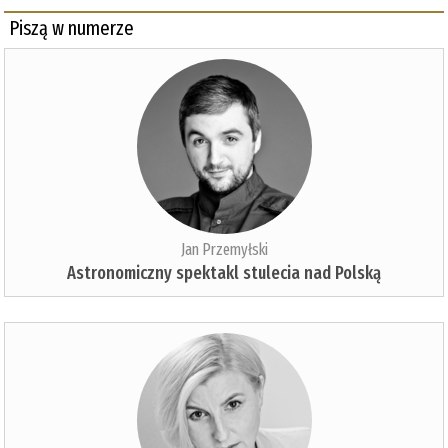
Piszą w numerze
Jan Przemyłski
Astronomiczny spektakl stulecia nad Polską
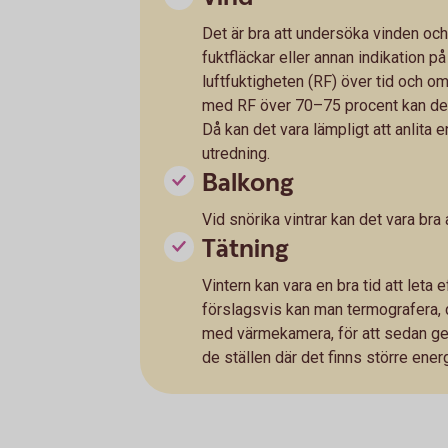
Det är bra att undersöka vinden oc
fuktfläckar eller annan indikation p
luftfuktigheten (RF) över tid och o
med RF över 70–75 procent kan det 
Då kan det vara lämpligt att anlita 
utredning.
Balkong
Vid snörika vintrar kan det vara bra
Tätning
Vintern kan vara en bra tid att leta
förslagsvis kan man termografera, d
med värmekamera, för att sedan g
de ställen där det finns större energ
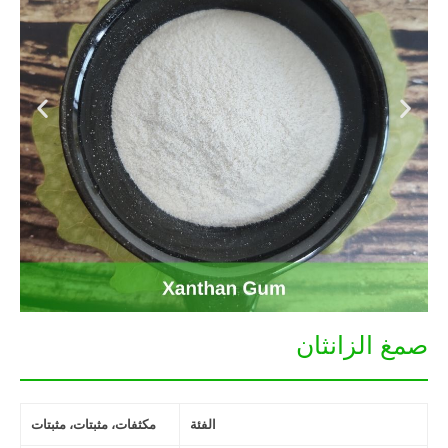
صمغ الزانثان
الفئة
مكثفات، مثبتات، مثبتات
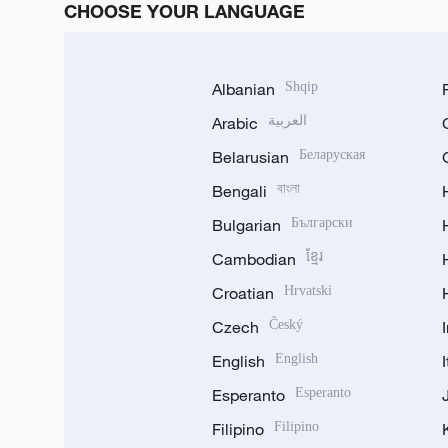
CHOOSE YOUR LANGUAGE
Albanian
Shqip
Arabic
العربية
Belarusian
Беларуская
Bengali
বাংলা
Bulgarian
Български
Cambodian
ខ្មែរ
Croatian
Hrvatski
Czech
Český
English
English
Esperanto
Esperanto
Filipino
Filipino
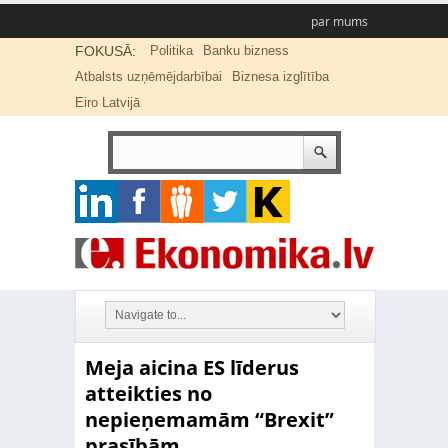
par mums
FOKUSĀ:
Politika
Banku bizness
Atbalsts uzņēmējdarbībai
Biznesa izglītība
Eiro Latvijā
Meja aicina ES līderus
atteikties no
nepieņemamām “Brexit”
prasībām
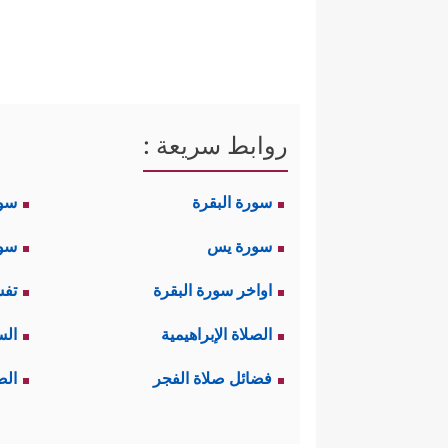
روابط سريعة :
سورة البقرة
سو
سورة يس
سور
اواخر سورة البقرة
تفس
الصلاة الإبراهيمية
الس
فضائل صلاة الفجر
الص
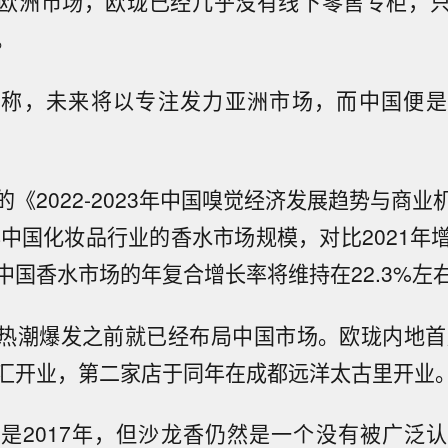
欧洲市场，欧珑已经几乎没有线下零售专柜，
。
释称，未来将以专注发力亚洲市场，而中国便是
的《
2022-2023
年中国嗅觉经济发展趋势与商业
年中国化妆品行业的香水市场规模，对比
2021
年
中国香水市场的年复合增长率将维持在
22.3%
左
热潮爆发之前就已经布局中国市场。欧珑内地首
汇开业，第二家店于同年在成都远洋太古里开业
经是
2017
年，但沙龙香仍然是一个没有被广泛认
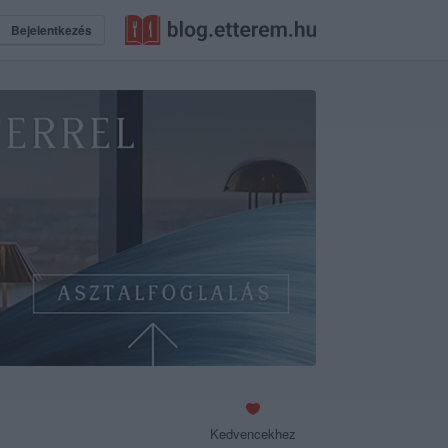
Bejelentkezés
Kedvencekhez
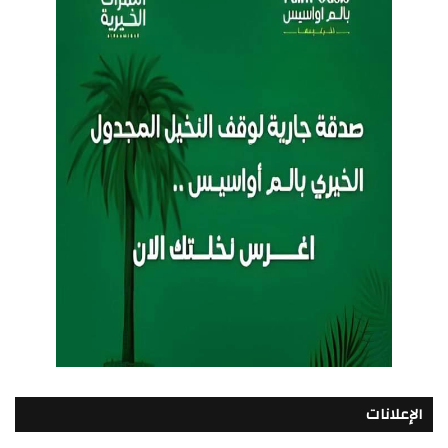
الإعلانات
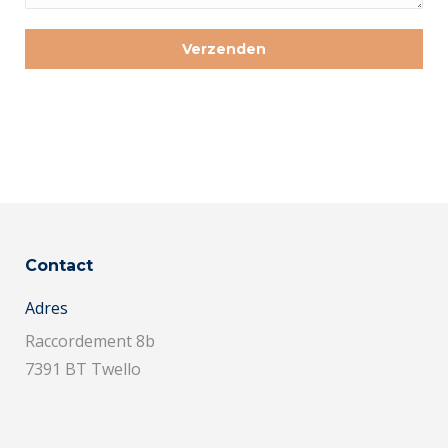
Contact
Adres
Raccordement 8b
7391 BT Twello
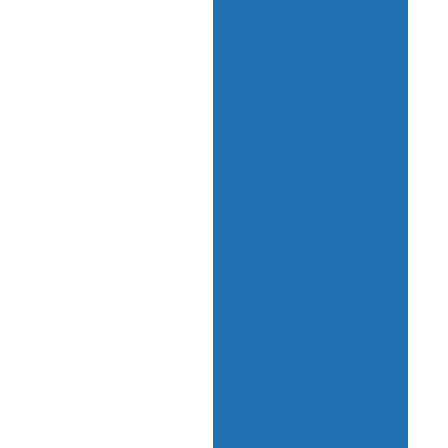
Be
Lavadora Automática
Ônibus
REUSO DE ÁGUA
Ben
e
ASPIRADOR
LAVA-RÁPIDOS
Bom
rea
JET MAX (Jateadora 1 a
3 Produtos)
Co
P
BOMBA MAX (Bomba
d’água de Alta Pressão)
ESPUMAX (Aplicadora
de Shampoo)
MONOVIA
C
(Movimentação de
Mangueiras)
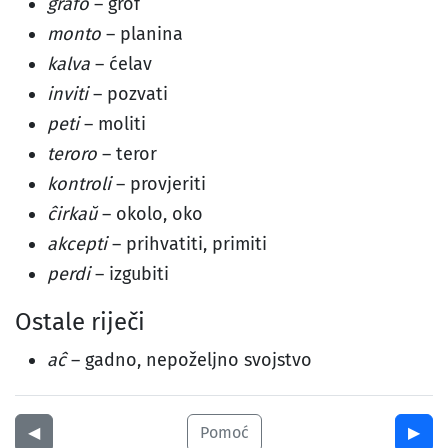
grafo
– grof
monto
– planina
kalva
– ćelav
inviti
– pozvati
peti
– moliti
teroro
– teror
kontroli
– provjeriti
ĉirkaŭ
– okolo, oko
akcepti
– prihvatiti, primiti
perdi
– izgubiti
Ostale riječi
aĉ
– gadno, nepoželjno svojstvo
◀︎
Pomoć
▶︎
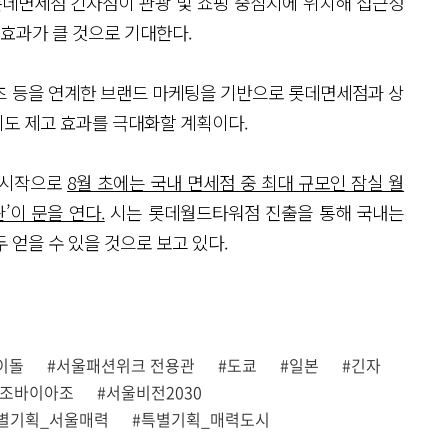
 롯데면세점 긴자점이 관광 및 쇼핑 중심지에 위치해 접근성
 효과가 클 것으로 기대한다.
텐츠 등을 연계한 브랜드 마케팅을 기반으로 롯데면세점과 상
도 제고 효과를 극대화할 계획이다.
 시작으로
8월 초에는 국내 면세점 중 최대 규모인 잠실 월
이 문을 연다.
시는 롯데월드타워점 진출을 통해 국내는
 얻을 수 있을 것으로 보고 있다.
이돌
#서울패션위크 전용관
#도쿄
#일본
#긴자
아조바이아조
#서울비전2030
별기획_서울매력
#특별기획_매력도시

┄┄┄┄┄┄

What the task asks: Starting at the beginning of the data, copy each line through the one that contains "مكثفات، مثبتات، مثبتات", including that line. Omit the pictures.

Completed task:
Piszą w numerze
Jan Przemyłski
Astronomiczny spektakl stulecia nad Polską
Det är bra att undersöka vinden oc
fuktfläckar eller annan indikation p
luftfuktigheten (RF) över tid och o
med RF över 70–75 procent kan det 
Då kan det vara lämpligt att anlita 
utredning.
Balkong
Vid snörika vintrar kan det vara bra
Tätning
Vintern kan vara en bra tid att leta
förslagsvis kan man termografera, d
med värmekamera, för att sedan g
de ställen där det finns större energ
صمغ الزانثان
الفئة
مكثفات، مثبتات، مثبتات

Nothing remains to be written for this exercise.